Has anyone considered or attempted to convert one of these for HO racing? All have semi-transparent plastic bodies, and the one taken apart in the photo is clear which might be painted from the inside to retain the graphics on the outsdie. They also have oversized wheel wells that should adapt well to a HO chassis wheel and tire.
I haven't gone through the sight very much yet, so does anyone have any good links to scratch building HO chassis? Thanks for any input!


----------



## Harold Sage (Apr 6, 2008)

Hi KYHOTracker41 are you talking about this kind of hot wheels car -


----------



## KYHOTracker41 (Jan 16, 2013)

*That's The One!*

That's the one I was asking about.
I'm having trouble with the site - I can't post a photo or delete the post that was doubled.


----------



## Harold Sage (Apr 6, 2008)

You need a couple more post's to be able to upload pic's. And to answer your question, I don't know who has but I have seen a couple. There are acouple of really good resin casting people in here. You could try going into the Chat Section and then into the slot car room and talking to the guys later. I usually go in around 6pm western time. there's usually a group in there that can get you more info.
Hope this Helps.


----------



## TGM2054 (May 14, 2011)

It's been done. Kiwidave has done a couple. I don't know for sure who else has done it.They'll chime in here sometime I'm sure. He put his on a four gear chassis. 
You might also check the plasic diecast thread for some more info. I just finally found one yesterday for myself, last peg I looked at. I'm going out to see if I can find another today.


----------



## slotcarman12078 (Oct 3, 2008)

Hi KYHO, and welcome to the customs board!! If you look up at the top 4 threads in customs, you'll find a thread for "plastic bodied hotwheels", and that Chevelle is in there. They fit pretty good with a 4 gear/specialty chassis. Mounting techniques will depend on the type of 4 gear. The newer AW 4 gear has basket handles like the AFX chassis, and mounting ideas can be found in the "Quick Tops" thread in the same vicinity. Mounting it on an Aurora specialty chassis (also a 4 gear, but without the snap mounts) is a little trickier, but can be done using a post up front, and fabricating a bracket for the back end of the chassis.

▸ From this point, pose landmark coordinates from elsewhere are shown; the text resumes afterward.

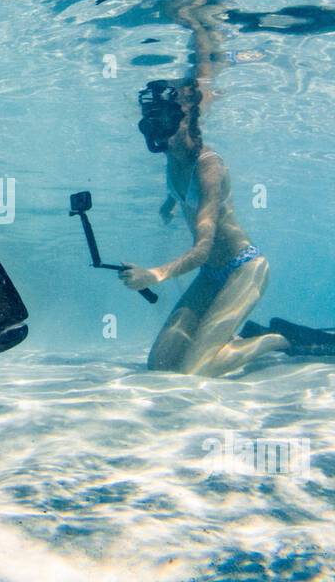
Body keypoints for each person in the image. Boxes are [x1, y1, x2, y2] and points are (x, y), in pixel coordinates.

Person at [120, 76, 288, 375]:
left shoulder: (209, 166)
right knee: (160, 365)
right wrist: (168, 205)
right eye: (151, 121)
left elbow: (201, 249)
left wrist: (154, 275)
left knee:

It's going to seem overwhelming at first,as there's a lot of reading to do here, but given a few weeks or so, you'll be back up to speed. By spring you'll be a little bored because it slows down when the warm weather hits. :lol: Take advantage of the search feature, it'll save you time looking for answers. Can't find something? Ask!! Someone will get ya!


----------



## KYHOTracker41 (Jan 16, 2013)

*Ask and Ye Shall Recieve*

I picked up several of these today, and thanks for the info. From what I gather, a four gear chassis is the way to go with these, correct?
I'll also be on the lookout for some more of these (I saw a couple more today I'll go back to get!) and will post when I come up with any if anyone might me interested in one for a project.


----------



## Hilltop Raceway (Feb 12, 2006)

I did one of those way back...They were the color shifters I think...

http://www.hobbytalk.com/bbs1/showthread.php?t=212249&page=160

RL has a great looking pair also...

http://www.hobbytalk.com/bbs1/showthread.php?t=336433&page=8

I had the same idea for painting the inside, problem is the body post. Where you see the posts, you'll see it on the outside also if you paint the inside. If it where like a lexan body, no inside obstructions, it would work. Not how serious you are on painting, but there's a couple of body mold dips, one on the trunk, one on the hood where those posts are located...
I think Parts Pigg was going to resin cast the bumpers??? You can also polish the HW's bumpers...
Yea, a four gear can be made to work...Hope this helps, RM


----------



## partspig (Mar 12, 2003)

Here is the Plastic Diecast thread - http://www.hobbytalk.com/bbs1/showthread.php?t=336433

Lots of stuff in there to ogle at! Those Plastic Chevelles will also mount to a LifeLike or Tyco chassis, although the four gears will fit the best! Have a good day! pig


----------



## KYHOTracker41 (Jan 16, 2013)

*Now, If Only....*

Has anyone got a link for a schematic / diagram for an exploded view of a four gear chassis? I've searched for about an hour on the internet and haven't been able to find one.


----------



## slotcarman12078 (Oct 3, 2008)

http://modelmotorist.com/web-content/idchass.jsp

Start with Aurora, and then imagine basket handle mounts like an AFX/Magnatraction chassis for the AW version. 

There's usually chassis available on Ebay. Best to shop around for a few days to get an idea of the going rate. My biggest mistake when starting over was paying way more than I should have for stuff, simply because I didn't know better. The more informed you are, the farther your slot dollars will go. Hint: Search slot cars on the bay, and then pick HO as your refined search (in the column on the left). Then type in Specialty 4 gear chassis. That will link you to both. Save a few to your watch list. Now, before you go spending any money, on your search page, and to the right of the search button, click advanced search. Choose completed listings in the left side column and hit search. The listings are auctions that have ended... Prices in green sold at the listed price, red didn't sell. This will give you an idea of the going rates, and if you go back in time through that search, how much the prices fluctuated after the holidays. Cold months there's more activity in this hobby, so prices can rise quite a bit!


----------